Hueston displayed for jurors a brokerage statement showing Lay’s son Mark shorted Enron stock four times in March 2001.

“He wasn’t trying to kill Enron in 2001, was he?” Hueston asked.

“I would think not,” Lay answered.

Hueston also sought to undercut Lay’s contention that negative articles in The Wall Street Journal in late 2001 helped fuel the company’s demise, suggesting many others questioned the company’s finances.

The prosecutor showed jurors a note published by a Prudential analyst that criticized Enron’s obfuscated disclosures and said management had an “obsession with semantics.”

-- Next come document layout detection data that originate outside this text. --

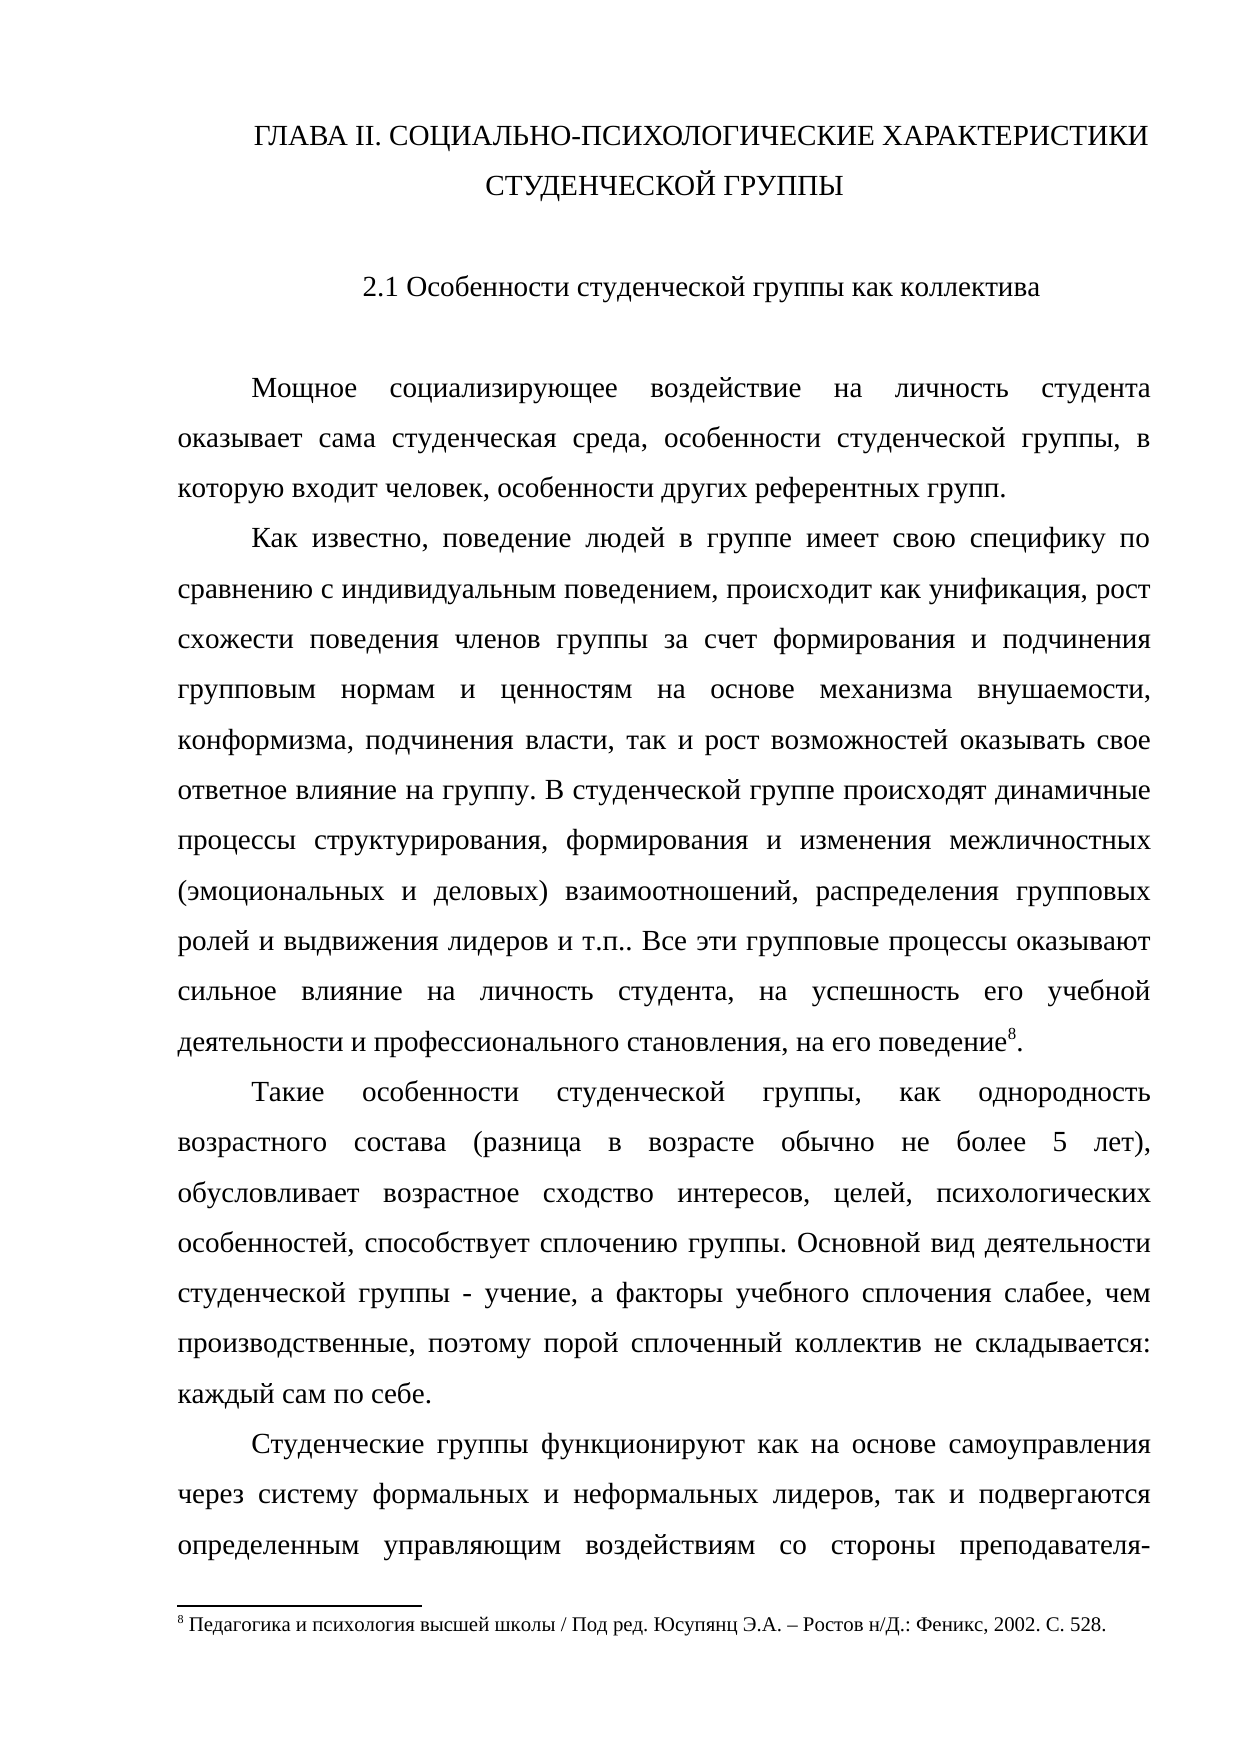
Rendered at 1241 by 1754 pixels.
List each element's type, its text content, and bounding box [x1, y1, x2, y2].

text Такие особенности студенческой группы, как однородность возрастного состава (разница в возрасте обычно не более 5 лет), обусловливает возрастное сходство интересов, целей, психологических особенностей, способствует сплочению группы. Основной вид деятельности студенческой группы - учение, а факторы учебного сплочения слабее, чем производственные, поэтому порой сплоченный коллектив не складывается: каждый сам по себе. [177, 1074, 1152, 1409]
subtitle 2.1 Особенности студенческой группы как коллектива [177, 269, 1152, 303]
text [177, 1426, 1152, 1560]
subtitle Глава II. Социально-психологические характеристики студенческой группы [177, 118, 1152, 202]
text Мощное социализирующее воздействие на личность студента оказывает сама студенческая среда, особенности студенческой группы, в которую входит человек, особенности других референтных групп. [177, 370, 1152, 504]
text Как известно, поведение людей в группе имеет свою специфику по сравнению с индивидуальным поведением, происходит как унификация, рост схожести поведения членов группы за счет формирования и подчинения групповым нормам и ценностям на основе механизма внушаемости, конформизма, подчинения власти, так и рост возможностей оказывать свое ответное влияние на группу. В студенческой группе происходят динамичные процессы структурирования, формирования и изменения межличностных (эмоциональных и деловых) взаимоотношений, распределения групповых ролей и выдвижения лидеров и т.п.. Все эти групповые процессы оказывают сильное влияние на личность студента, на успешность его учебной деятельности и профессионального становления, на его поведение. [177, 521, 1152, 1057]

When Hueston asked if “average Joe” investors could understand disclosures by Enron that had been described by prosecution witnesses as indecipherable, Lay insisted they could.

“I’d like to think that Enron didn’t have any shareholders who were average Joes,” the ex-chairman said.

Lay faces six counts of fraud and conspiracy related to the months before the company’s collapse, when he took back the role of CEO following Skilling’s resignation in mid-August 2001. Skilling faces 28 counts of fraud, conspiracy, insider trading and lying to auditors related to his activities from 1999 to 2001.

Lay’s cross-examination was to continue Thursday and was likely to stretch into Monday.